§ Problem description: Once the line with "flex: 0 0 27px;" is found in the entries below, repeat it and each following line exactly, up to and including the line with "-288,17 +289,18 @@". Add no other lines.

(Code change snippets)
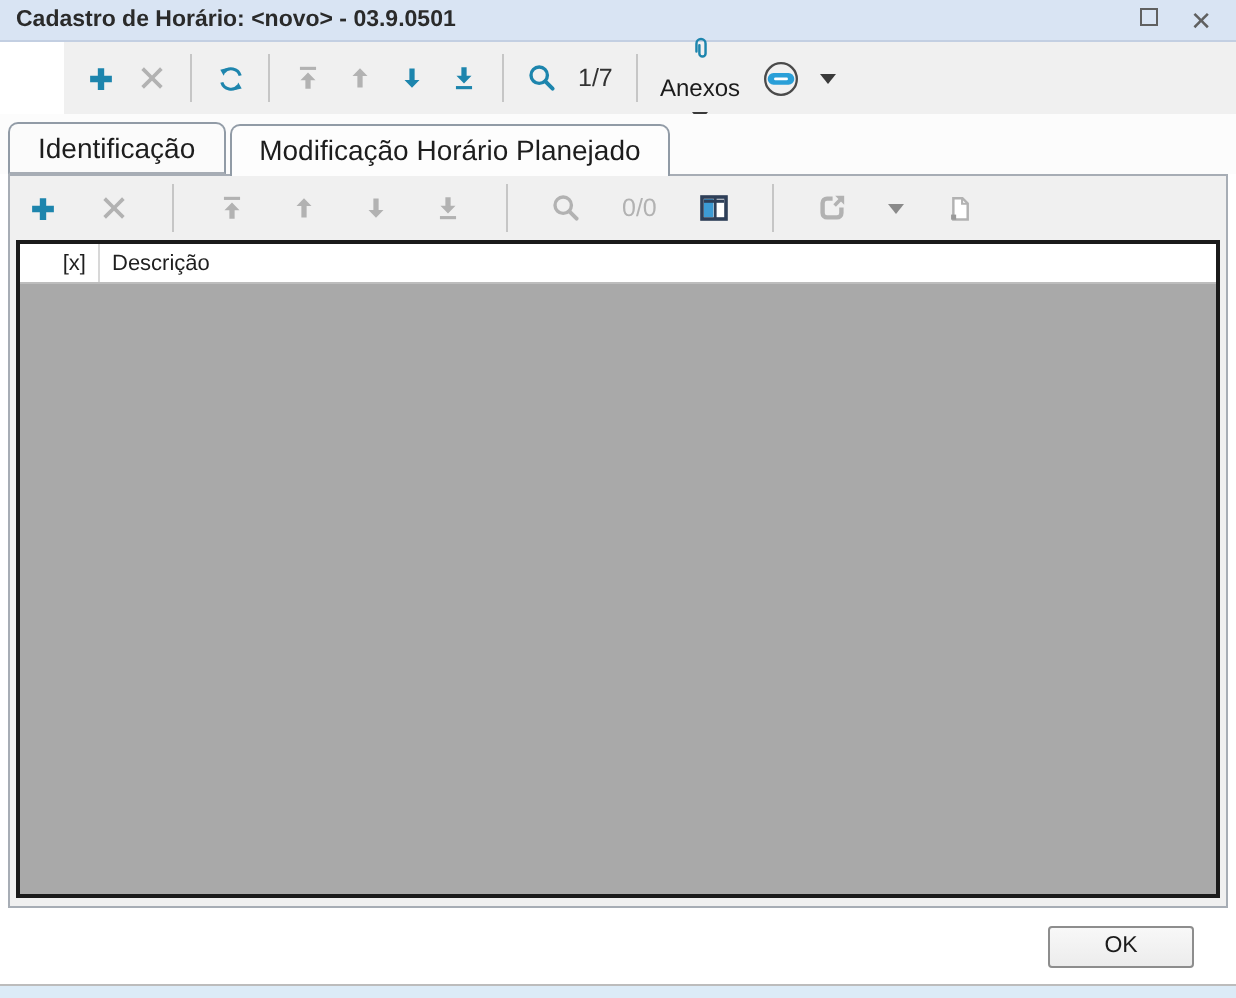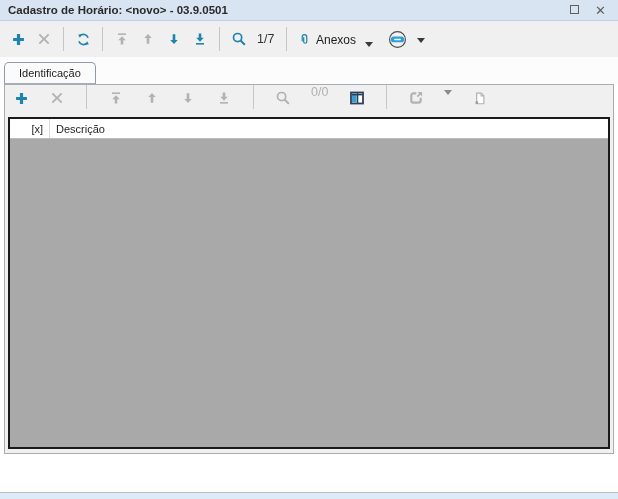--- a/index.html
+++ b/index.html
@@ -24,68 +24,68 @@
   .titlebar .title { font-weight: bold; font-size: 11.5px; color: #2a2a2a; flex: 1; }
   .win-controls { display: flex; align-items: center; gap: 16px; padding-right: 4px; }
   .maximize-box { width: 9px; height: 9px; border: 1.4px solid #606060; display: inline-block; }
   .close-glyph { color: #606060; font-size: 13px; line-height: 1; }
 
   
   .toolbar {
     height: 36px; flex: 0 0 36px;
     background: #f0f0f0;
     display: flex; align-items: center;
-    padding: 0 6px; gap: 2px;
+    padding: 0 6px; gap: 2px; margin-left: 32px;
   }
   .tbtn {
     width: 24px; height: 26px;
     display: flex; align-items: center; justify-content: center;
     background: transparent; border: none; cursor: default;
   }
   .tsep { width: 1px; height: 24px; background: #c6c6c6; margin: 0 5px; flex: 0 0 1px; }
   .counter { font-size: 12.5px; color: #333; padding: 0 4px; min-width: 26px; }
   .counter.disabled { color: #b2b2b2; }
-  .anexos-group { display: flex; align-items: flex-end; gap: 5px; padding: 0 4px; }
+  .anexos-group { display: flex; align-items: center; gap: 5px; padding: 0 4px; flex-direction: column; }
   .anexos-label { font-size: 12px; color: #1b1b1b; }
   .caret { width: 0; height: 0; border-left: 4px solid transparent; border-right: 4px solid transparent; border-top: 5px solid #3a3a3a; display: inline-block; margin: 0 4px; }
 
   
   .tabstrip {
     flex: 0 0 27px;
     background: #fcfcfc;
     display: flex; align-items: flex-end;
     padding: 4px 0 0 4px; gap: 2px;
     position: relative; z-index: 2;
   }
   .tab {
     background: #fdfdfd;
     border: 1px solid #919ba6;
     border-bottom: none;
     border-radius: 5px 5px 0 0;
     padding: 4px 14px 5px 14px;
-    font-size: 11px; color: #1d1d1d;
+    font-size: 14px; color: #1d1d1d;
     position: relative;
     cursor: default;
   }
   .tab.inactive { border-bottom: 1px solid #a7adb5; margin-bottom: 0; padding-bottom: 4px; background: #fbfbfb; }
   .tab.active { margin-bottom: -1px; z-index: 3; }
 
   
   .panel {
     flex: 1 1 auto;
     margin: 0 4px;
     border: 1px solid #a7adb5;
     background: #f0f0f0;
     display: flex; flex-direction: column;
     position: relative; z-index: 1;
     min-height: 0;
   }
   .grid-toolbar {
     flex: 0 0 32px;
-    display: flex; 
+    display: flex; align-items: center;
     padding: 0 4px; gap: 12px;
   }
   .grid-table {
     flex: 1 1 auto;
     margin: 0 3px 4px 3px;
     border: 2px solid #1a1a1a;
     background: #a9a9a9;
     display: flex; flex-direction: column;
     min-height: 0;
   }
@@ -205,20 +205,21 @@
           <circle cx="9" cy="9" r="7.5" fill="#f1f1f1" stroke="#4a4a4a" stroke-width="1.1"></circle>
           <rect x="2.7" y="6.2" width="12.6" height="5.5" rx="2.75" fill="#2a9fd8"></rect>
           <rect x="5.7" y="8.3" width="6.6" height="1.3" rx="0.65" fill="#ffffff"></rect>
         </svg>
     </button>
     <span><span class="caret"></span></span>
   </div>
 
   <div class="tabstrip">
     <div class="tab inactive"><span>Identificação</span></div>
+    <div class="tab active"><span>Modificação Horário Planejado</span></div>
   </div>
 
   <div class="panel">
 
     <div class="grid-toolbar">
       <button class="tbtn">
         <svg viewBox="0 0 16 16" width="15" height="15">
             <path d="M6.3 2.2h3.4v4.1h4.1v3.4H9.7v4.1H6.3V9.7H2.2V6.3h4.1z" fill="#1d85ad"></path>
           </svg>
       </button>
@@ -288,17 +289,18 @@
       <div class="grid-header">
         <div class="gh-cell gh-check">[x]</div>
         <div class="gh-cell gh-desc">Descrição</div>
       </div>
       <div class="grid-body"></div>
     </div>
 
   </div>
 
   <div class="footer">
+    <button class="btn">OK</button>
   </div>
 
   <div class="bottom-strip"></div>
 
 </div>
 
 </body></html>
* * *
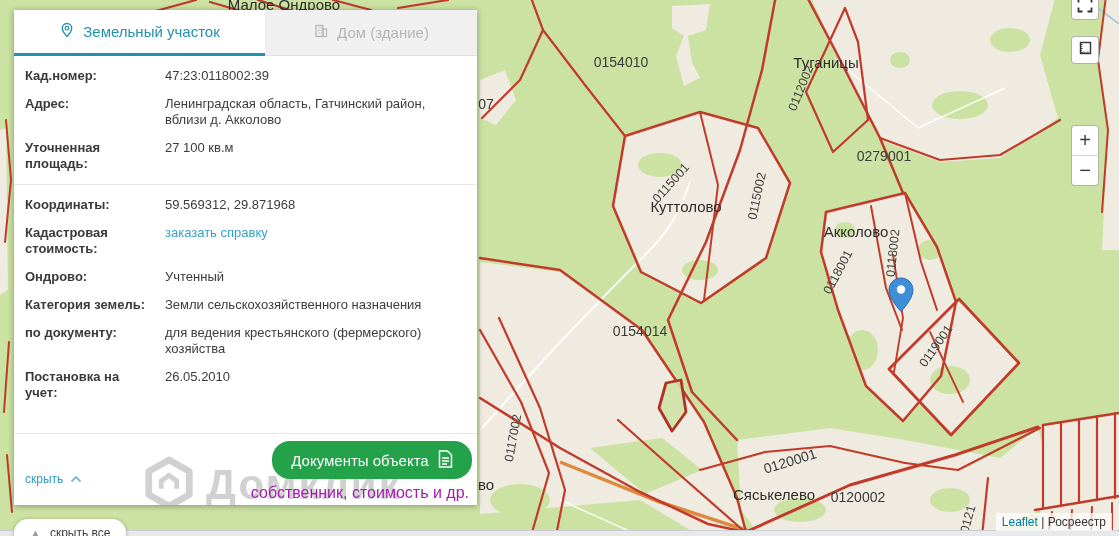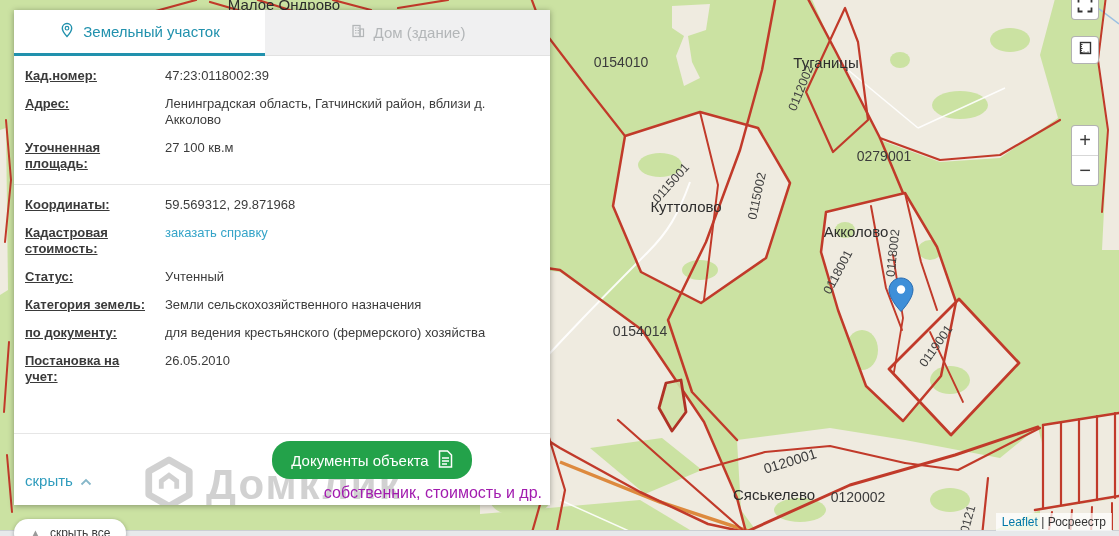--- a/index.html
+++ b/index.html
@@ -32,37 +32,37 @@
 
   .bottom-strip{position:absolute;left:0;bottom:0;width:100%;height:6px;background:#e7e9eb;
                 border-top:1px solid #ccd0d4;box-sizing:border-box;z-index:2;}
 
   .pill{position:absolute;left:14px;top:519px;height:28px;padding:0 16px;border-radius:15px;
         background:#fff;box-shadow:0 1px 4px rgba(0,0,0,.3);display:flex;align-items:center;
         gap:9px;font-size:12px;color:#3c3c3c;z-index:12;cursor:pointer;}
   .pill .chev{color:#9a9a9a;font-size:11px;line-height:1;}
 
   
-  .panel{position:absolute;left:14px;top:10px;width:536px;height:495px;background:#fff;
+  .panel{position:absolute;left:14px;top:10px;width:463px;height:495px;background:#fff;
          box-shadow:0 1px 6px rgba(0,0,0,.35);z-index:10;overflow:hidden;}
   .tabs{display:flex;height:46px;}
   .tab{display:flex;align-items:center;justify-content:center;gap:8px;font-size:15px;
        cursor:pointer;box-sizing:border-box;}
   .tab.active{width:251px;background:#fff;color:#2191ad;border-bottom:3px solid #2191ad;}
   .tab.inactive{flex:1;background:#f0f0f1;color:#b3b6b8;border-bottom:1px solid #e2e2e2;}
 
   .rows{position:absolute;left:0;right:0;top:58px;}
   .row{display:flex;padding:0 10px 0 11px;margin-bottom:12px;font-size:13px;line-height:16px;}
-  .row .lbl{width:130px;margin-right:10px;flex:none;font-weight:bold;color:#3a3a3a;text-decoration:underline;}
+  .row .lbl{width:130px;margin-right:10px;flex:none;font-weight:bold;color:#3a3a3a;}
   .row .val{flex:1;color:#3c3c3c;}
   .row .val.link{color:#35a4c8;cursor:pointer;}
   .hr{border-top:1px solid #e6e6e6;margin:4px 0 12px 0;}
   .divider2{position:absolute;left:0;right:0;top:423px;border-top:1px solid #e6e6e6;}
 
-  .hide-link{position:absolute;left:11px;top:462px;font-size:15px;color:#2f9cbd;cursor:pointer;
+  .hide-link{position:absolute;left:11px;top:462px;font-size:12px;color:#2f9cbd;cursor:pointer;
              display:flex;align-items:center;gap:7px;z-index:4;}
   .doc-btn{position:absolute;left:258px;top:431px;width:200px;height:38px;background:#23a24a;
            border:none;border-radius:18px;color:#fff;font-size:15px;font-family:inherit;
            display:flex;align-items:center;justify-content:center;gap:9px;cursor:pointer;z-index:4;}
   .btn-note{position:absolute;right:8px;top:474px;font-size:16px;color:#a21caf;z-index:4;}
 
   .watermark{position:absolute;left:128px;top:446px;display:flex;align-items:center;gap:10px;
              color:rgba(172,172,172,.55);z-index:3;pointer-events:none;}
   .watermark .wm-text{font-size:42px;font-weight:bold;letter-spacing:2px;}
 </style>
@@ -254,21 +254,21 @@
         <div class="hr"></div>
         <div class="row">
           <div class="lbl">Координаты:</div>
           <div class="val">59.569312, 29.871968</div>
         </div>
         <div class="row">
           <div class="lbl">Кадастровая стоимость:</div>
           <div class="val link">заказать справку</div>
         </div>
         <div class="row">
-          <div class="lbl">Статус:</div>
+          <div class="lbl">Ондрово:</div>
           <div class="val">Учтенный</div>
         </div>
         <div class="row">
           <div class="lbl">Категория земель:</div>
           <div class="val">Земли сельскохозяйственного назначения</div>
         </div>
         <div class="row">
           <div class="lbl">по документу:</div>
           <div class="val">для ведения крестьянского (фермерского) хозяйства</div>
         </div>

§ Answer:
     flex: 0 0 27px;
     background: #fcfcfc;
     display: flex; align-items: flex-end;
     padding: 4px 0 0 4px; gap: 2px;
     position: relative; z-index: 2;
   }
   .tab {
     background: #fdfdfd;
     border: 1px solid #919ba6;
     border-bottom: none;
     border-radius: 5px 5px 0 0;
     padding: 4px 14px 5px 14px;
-    font-size: 11px; color: #1d1d1d;
+    font-size: 14px; color: #1d1d1d;
     position: relative;
     cursor: default;
   }
   .tab.inactive { border-bottom: 1px solid #a7adb5; margin-bottom: 0; padding-bottom: 4px; background: #fbfbfb; }
   .tab.active { margin-bottom: -1px; z-index: 3; }
 
   
   .panel {
     flex: 1 1 auto;
     margin: 0 4px;
     border: 1px solid #a7adb5;
     background: #f0f0f0;
     display: flex; flex-direction: column;
     position: relative; z-index: 1;
     min-height: 0;
   }
   .grid-toolbar {
     flex: 0 0 32px;
-    display: flex; 
+    display: flex; align-items: center;
     padding: 0 4px; gap: 12px;
   }
   .grid-table {
     flex: 1 1 auto;
     margin: 0 3px 4px 3px;
     border: 2px solid #1a1a1a;
     background: #a9a9a9;
     display: flex; flex-direction: column;
     min-height: 0;
   }
@@ -205,20 +205,21 @@
           <circle cx="9" cy="9" r="7.5" fill="#f1f1f1" stroke="#4a4a4a" stroke-width="1.1"></circle>
           <rect x="2.7" y="6.2" width="12.6" height="5.5" rx="2.75" fill="#2a9fd8"></rect>
           <rect x="5.7" y="8.3" width="6.6" height="1.3" rx="0.65" fill="#ffffff"></rect>
         </svg>
     </button>
     <span><span class="caret"></span></span>
   </div>
 
   <div class="tabstrip">
     <div class="tab inactive"><span>Identificação</span></div>
+    <div class="tab active"><span>Modificação Horário Planejado</span></div>
   </div>
 
   <div class="panel">
 
     <div class="grid-toolbar">
       <button class="tbtn">
         <svg viewBox="0 0 16 16" width="15" height="15">
             <path d="M6.3 2.2h3.4v4.1h4.1v3.4H9.7v4.1H6.3V9.7H2.2V6.3h4.1z" fill="#1d85ad"></path>
           </svg>
       </button>
@@ -288,17 +289,18 @@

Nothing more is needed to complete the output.